The datasets considered for training and validation are smaller than the one used in recent works [12,13,14]. However, they present a very important heterogeneity in term of health conditions, and scanners. This heterogeneity is particularly important to test the robustness of the pipeline to world data. It is also interesting to note that even with small data sets, the models match the manual segmentation, especially in the case of native T1, post-contrast T1, and T2 maps where only 40 patients have been used in this study. In the case of LGE images, the Dices obtained for the LGE scar are still suboptimal, but the correlation and errors remains reasonable. Thus, we question the suitability of the Dice as a similarity measure on such small sized and fragmented structures and will consider alternative measure [15] in future iterations. Moreover, the variability of the LGE scar ground truth comes from not only the images but also from the experts, making, the problem more complicated. This might be solved in the future with a consensus on the LGE scar segmentation method [7]. Additionally, the U-Net 2D models suffer from the over-segmentation problem at the basal slice due to the variability and uncertainty among observers. Random forests models were used and have demonstrated their ability to discard the over-segmentation and improve significantly the overall results. The basal slice presents also difficulties to the deep learning algorithm in the case of the RV cavity. The results on this slice are suboptimal when compared with human contouring.
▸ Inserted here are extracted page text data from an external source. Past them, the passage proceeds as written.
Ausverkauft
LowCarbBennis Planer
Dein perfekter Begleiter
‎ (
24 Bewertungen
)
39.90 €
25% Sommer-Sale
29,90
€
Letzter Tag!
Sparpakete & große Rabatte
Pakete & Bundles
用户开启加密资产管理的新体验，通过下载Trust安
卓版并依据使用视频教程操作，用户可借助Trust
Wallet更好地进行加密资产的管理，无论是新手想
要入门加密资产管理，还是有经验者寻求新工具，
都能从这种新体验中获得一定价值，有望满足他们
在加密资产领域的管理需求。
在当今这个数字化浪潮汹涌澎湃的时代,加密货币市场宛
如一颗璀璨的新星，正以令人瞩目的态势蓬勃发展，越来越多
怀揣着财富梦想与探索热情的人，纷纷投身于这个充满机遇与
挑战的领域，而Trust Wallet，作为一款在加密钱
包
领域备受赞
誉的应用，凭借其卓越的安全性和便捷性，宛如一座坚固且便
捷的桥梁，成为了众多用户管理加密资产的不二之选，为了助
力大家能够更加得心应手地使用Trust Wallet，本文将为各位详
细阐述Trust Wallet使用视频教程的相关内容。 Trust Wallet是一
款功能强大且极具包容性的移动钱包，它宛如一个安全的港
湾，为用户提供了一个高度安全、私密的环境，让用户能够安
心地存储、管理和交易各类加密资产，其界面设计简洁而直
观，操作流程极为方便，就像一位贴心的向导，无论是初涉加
This pipeline has been furthermore applied on two independent clinical studies to evaluate the confidence one can have on the fully automatic process and decide whether or not manual intervention is required to correct the pipeline results. As shown in the results, high correlations were obtained between the fully automatic method and the corrected measures. The worst cases that had to be corrected were due to very suboptimal image quality that may also lead to human error. Moreover, these two studies were made of a variability of images coming from different scanners, hospitals, 1.5 T and 3 T, over the course of a decade. As these images were not part of the training set, we can conclude that the pipeline is already applicable to unseen data.

Future work

Future work will tackle the issue of detecting segmentation errors within an image stack, by estimating the uncertainty of the segmentation as seen for example in [16], and by detecting outliers within the physiological parameters extracted for a study containing a large patient cohort. This work will eventually guarantee the quality of the pipeline by detecting errors and manually correcting them, thus, providing statistically accurate results, while reducing considerably the time needed to process data. More iterations are still needed to guarantee the models robustness to the variability of world data. Moreover, a significant advantage of deep learning models, is that they can learn from any data set and adapt their output automatically. This means that the pipeline could be trained with a ground truth that follows certain segmentation conventions that suits the need of a particular study. Finally, to bridge the gap between academic research and usability of algorithms, we also developed a software that allows visualization and manual alterations of the results of the deep learning segmentations if desired. This software is already used daily in our imaging research center and with collaborative teams and will hopefully be further validated on more extensive studies worldwide.

Conclusion

The proposed pipeline allows for a fast and robust analysis of large CMR studies while also providing reproducibility. We believe that this will improve patient’s diagnosis as well as clinical studies outcome.